Вашингтон Ирвинг написал потом прекрасную книгу «Альгамбра». Открывает книгу «Легенда об арабском астрологе». Вот как она начинается:
«Давным-давно, много столетий назад, жил-был мавританский султан по имени Абен Абус, повелитель Гранады. Это был завоеватель в отставке, то есть такой, который когда-то, в дни своей молодости, проводил жизнь в беспрерывных набегах и грабежах, а теперь, состарившись и одряхлев, «жаждал покоя» и мечтал лишь о том, чтобы жить в ладу со всем миром, почивать на лаврах и безмятежно править владениями, некогда отнятыми им у соседей».
Даже если вы не читали Ирвинга, эти строки должны вам напомнить что-то очень знакомое… Ну конечно!
…Жил-был славный царь Дадон.
Смолоду был грозен он
И соседям то и дело
Наносил обиды смело;
Но под старость захотел
Отдохнуть от ратных дел…
Сходство не случайно. Видимо, Пушкин взял основу сюжета из сказки Ирвинга, правда, несколько более жестоко поступив со своими героями. У Ирвинга и султан и мудрец остались живы…
Может быть, и выбор для сказки этого сюжета, и суровое обращение с персонажами объясняются тем, что как раз перед созданием «Сказки о золотом петушке» у Пушкина произошла очередная ссора с Николаем I (когда-то такую фразу о ссоре сочли бы оскорбительной для царя; сегодня она просто кажется очень странной — действительно, какая может быть ссора между столь неравными людьми, как великий поэт и царь!).

— Краткое задание 1 —
Выпишите из статьи отрывок от слов «Даже если вы» до слов «поэт и царь!).» включительно.
— Краткое задание 2 —
Как, согласно статье, звали мавританского султана, повелителя Гранады, из книги Ирвинга?

— Исходные данные —
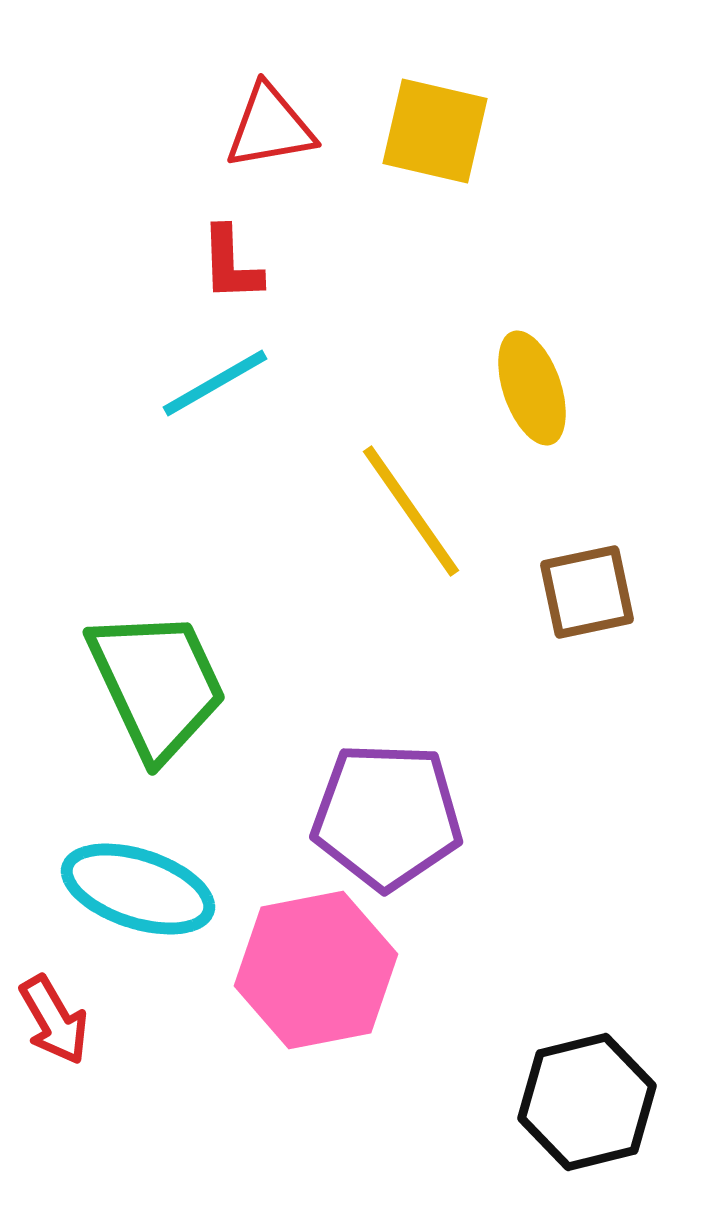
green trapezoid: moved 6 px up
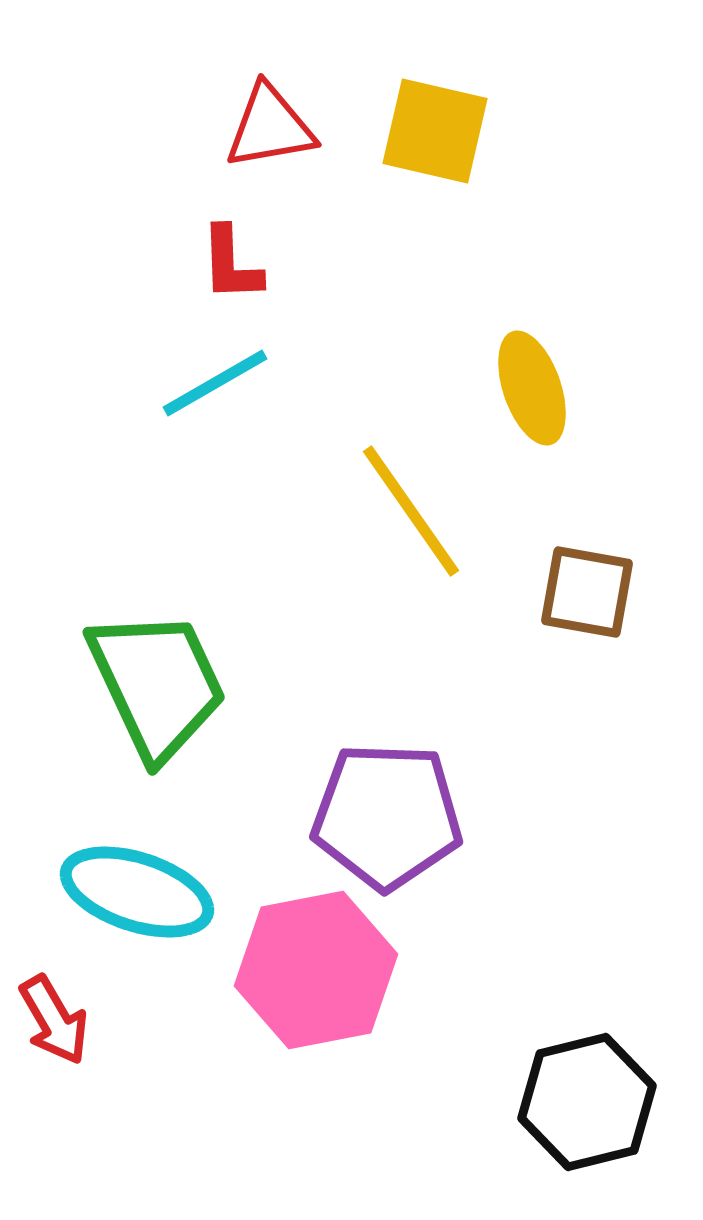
brown square: rotated 22 degrees clockwise
cyan ellipse: moved 1 px left, 3 px down
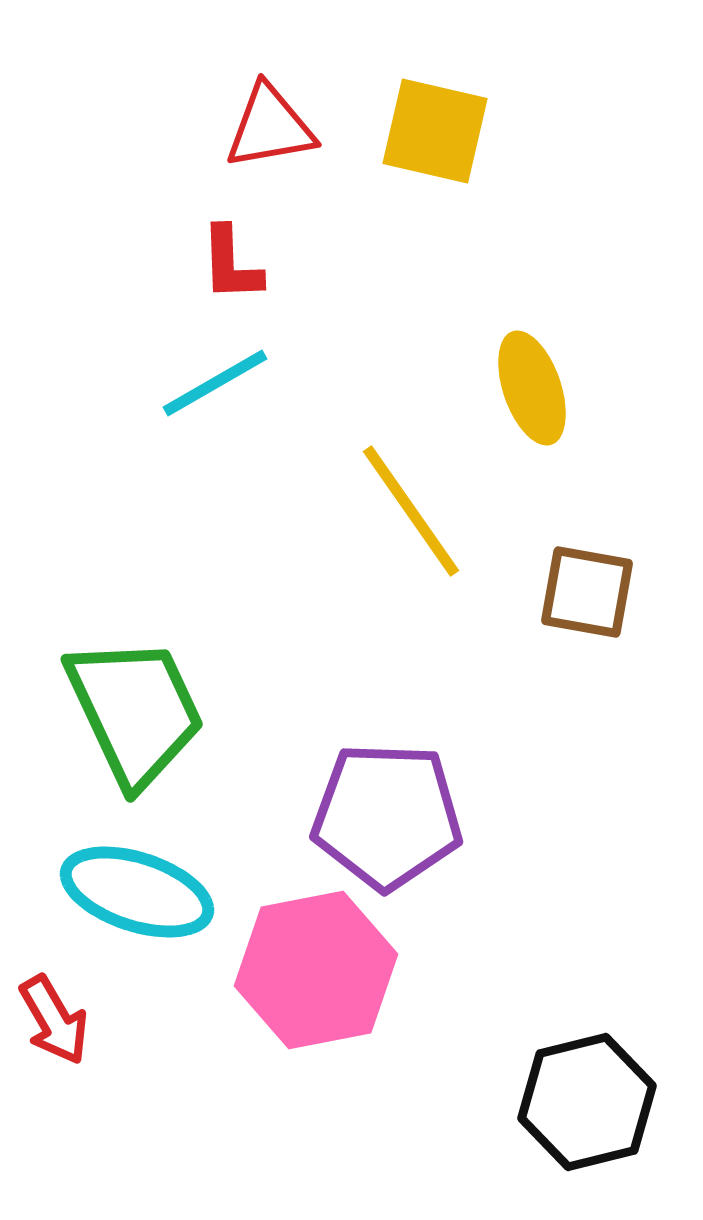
green trapezoid: moved 22 px left, 27 px down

— Правильный ответ 1 —
Даже если вы не читали Ирвинга, эти строки должны вам напомнить что-то очень знакомое… Ну конечно!
…Жил-был славный царь Дадон.
Смолоду был грозен он
И соседям то и дело
Наносил обиды смело;
Но под старость захотел
Отдохнуть от ратных дел…
Сходство не случайно. Видимо, Пушкин взял основу сюжета из сказки Ирвинга, правда, несколько более жестоко поступив со своими героями. У Ирвинга и султан и мудрец остались живы…
Может быть, и выбор для сказки этого сюжета, и суровое обращение с персонажами объясняются тем, что как раз перед созданием «Сказки о золотом петушке» у Пушкина произошла очередная ссора с Николаем I (когда-то такую фразу о ссоре сочли бы оскорбительной для царя; сегодня она просто кажется очень странной — действительно, какая может быть ссора между столь неравными людьми, как великий поэт и царь!).

— Правильный ответ 2 —
Абен Абус.